И пыталась она показывать людям письмена на теле своем; да смеялись над ней зеваки, а родных у нея не водилось, все поумирали родные ея. Тогда она стала скрывать свою тайну, шептала: найдется Тот, кто мои письмена разгадает, не для вас они писаны, нелюди. Я с ними живу, я с ними умру, с ними же меня и в могилу положат, да перед тем, как гроб заколачивать, Тот, кто должен прочесть их и понять, — все сочтет и вникнет во все, и запомнит все. И детям и внукам своим передаст: вот Книга Жизни — ненависть и любовь, и вот женщина, что их на теле носила. Она давно уж в земле спит. А я все запомнил, все переписал; я лишь переписчик ея тайн, велиих для света, и я не слеп, я начертал верно, что Боль есть Любовь…”
* * *Гуденье Вавилона неостановимо.
Муравейники, соты, каменные ячеи. Громоздятся друг на друга, переплетаются крышами, рушатся под порывами ветра, от яростных взрывов. Ночь придет — загораются сонмом диких, мигающих огней, то подслеповатых, то нестерпимо ярких, так, что впору закрыть глаза рукой. Магний, так горит зеленый призрачный, зловещий магний в фотографических мастерских. Давно уж не жгут тот магний в длинных железных корытах. Другие механизмы люди придумали, чтоб себя запечатлеть и свое мгновенье, свое драгоценное время. А кому драгоценно их время? Только им самим. Никому оно больше не нужно. Люди проходят и умирают, время проходит и умирает. И никто не помнит, какие платья люди носили, как и из какой посуды ели и пили, как улыбались и молились, как убивали друг друга на поединках. Приходят другие люди, по-другому пьют и едят, по-другому бьются и любятся. По-другому?! А может быть, все осталось по-прежнему?!..

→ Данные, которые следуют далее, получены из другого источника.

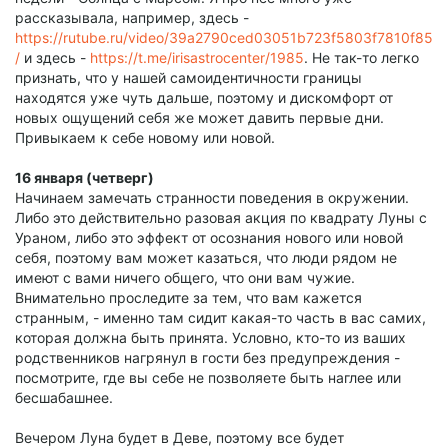
рассказывала, например, здесь -
https://rutube.ru/video/39a2790ced03051b723f5803f7810f85
/
и здесь -
https://t.me/irisastrocenter/1985
. Не так-то легко
признать, что у нашей самоидентичности границы
находятся уже чуть дальше, поэтому и дискомфорт от
новых ощущений себя же может давить первые дни.
Привыкаем к себе новому или новой.
16 января (четверг)
Начинаем замечать странности поведения в окружении.
Либо это действительно разовая акция по квадрату Луны с
Ураном, либо это эффект от осознания нового или новой
себя, поэтому вам может казаться, что люди рядом не
имеют с вами ничего общего, что они вам чужие.
Внимательно проследите за тем, что вам кажется
странным, - именно там сидит какая-то часть в вас самих,
которая должна быть принята. Условно, кто-то из ваших
родственников нагрянул в гости без предупреждения -
посмотрите, где вы себе не позволяете быть наглее или
бесшабашнее.
Вечером Луна будет в Деве, поэтому все будет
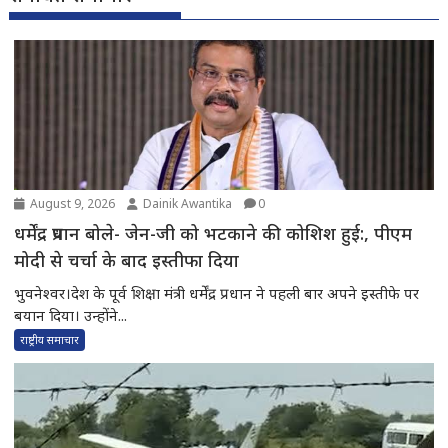
August 9, 2026
Dainik Awantika
0
धर्मेंद्र प्रधान बोले- जेन-जी को भटकाने की कोशिश हुई:, पीएम
मोदी से चर्चा के बाद इस्तीफा दिया
भुवनेश्वर।देश के पूर्व शिक्षा मंत्री धर्मेंद्र प्रधान ने पहली बार अपने इस्तीफे पर
बयान दिया। उन्होंने...
राष्ट्रीय समाचार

Не изменилось ничего. Вавилон, громадный муравейник. Дышат вкусным пахучим паром блинные и пельменные; блестят тысячью алмазов на шеях и запястьях у картонных манекенов, срезами малиновой, с жирком, ветчины, стогами и холмами бархатов, тканей в цветочках, кож и замш, наваленных друг на друга в беспорядке, широкие — в пол-улицы — витрины торговых лавок; там и сям строят иноземные строители, коих пригласили из-за моря сюда, замысловатые дома в сто этажей, с зеркальными стенами, с малахитовыми бассейнами внутри; там будут жить богатые люди, а их, богатых, в Вавилоне теперь много, их сытые лица в толпе сразу узнаешь. Когда богатых становится в Вавилоне чересчур изобильно — толпы собираются в одну большую черную тучу, и туча идет на приступ Белого Дворца, где притаилась Вавилонская власть, и происходит Революция. Цесаревич стал Царем, и его убили в одну из страшных бесконечных Революций. Ты тогда была далеко, Лесико. Ты бы все равно не заслонила его испещренной иероглифами, узкой грудкой своей.